As part of the suppression efforts, Ladder 1 was used to make an initial aerial attack from their location at Food Ingredient Solutions, just north of the facility, who was reporting shrapnel damage. The attack focused on the tanks and associated hydrocarbon fire created by burning plastic pallets. Due to city water supply insufficiency, tankers were dispatched to support the operations. Ladder 1 was later relocated to the south side of the facility to further protect the large 33,000-gallon tank. Engine 1 assumed position at Food Ingredient Solutions and deployed a ground monitor to continue fire suppression. 

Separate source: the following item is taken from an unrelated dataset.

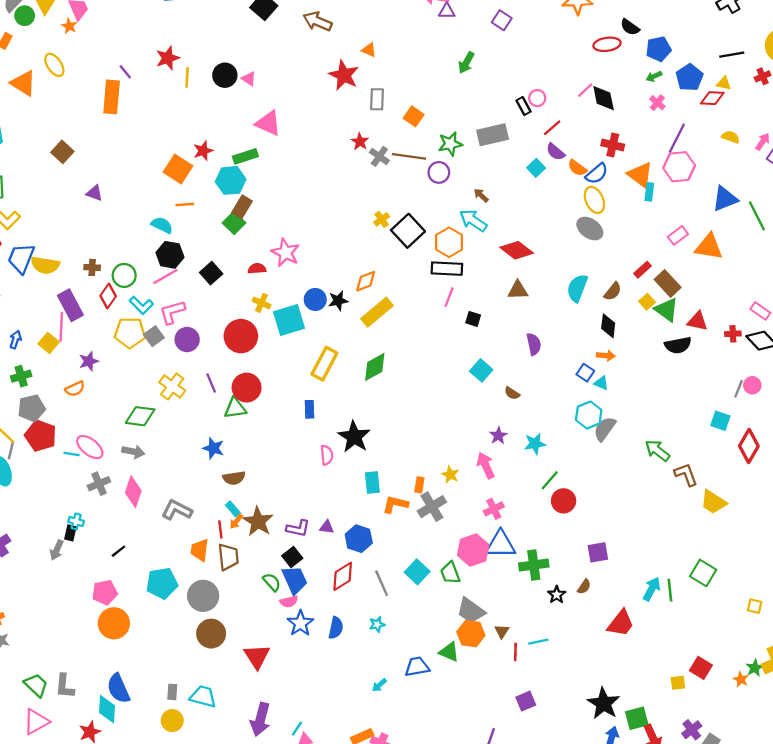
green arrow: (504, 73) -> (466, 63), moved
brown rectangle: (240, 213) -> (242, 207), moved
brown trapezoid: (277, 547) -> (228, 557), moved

According to the report, they did this by flowing AFFF foam on the hydrocarbon fire. At this point, Niangua’s engine was dispatched to enter the storage yard to finish extinguishing the remaining spot fires and extinguish the two semi-trailers. The engine then was assigned the task of conducting the building search. 

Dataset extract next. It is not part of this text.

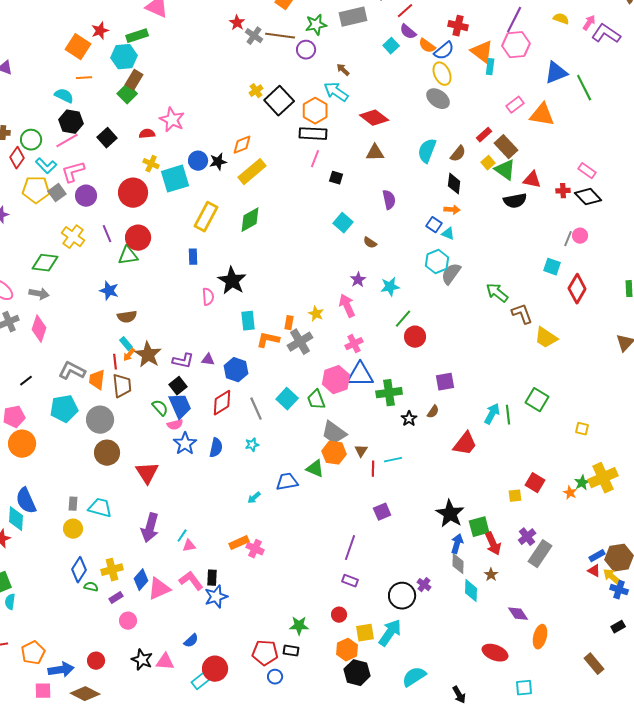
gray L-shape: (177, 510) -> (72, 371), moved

The crew reported the fire extinguished by the sprinkler system upon it’s breaching the north exterior wall and that the fire extension into the building was minimal. 

Final inspection determined a flange union from the 33,000-gallon tank was leaking. With assistance from the Missouri Propane Commission, all valves were turned off and the leak was isolated. The investigation was turned over to the Missouri State Fire Marshall’s office.

The report stated that management was briefed and ordered to provide a 24-hour fire watch until the fire suppression system was restored to operational use. 

 According to MFD’s initial report, the ignition was categorized as “unintentional.” However, the cause of the fire is still under investigation. Structurally, the building remains usable since the “wet-pipe sprinkler system detected and operated as designed.” Ultimately, one freight road transport vehicle and two semi trailers designed for freight were not involved in ignition, but burned.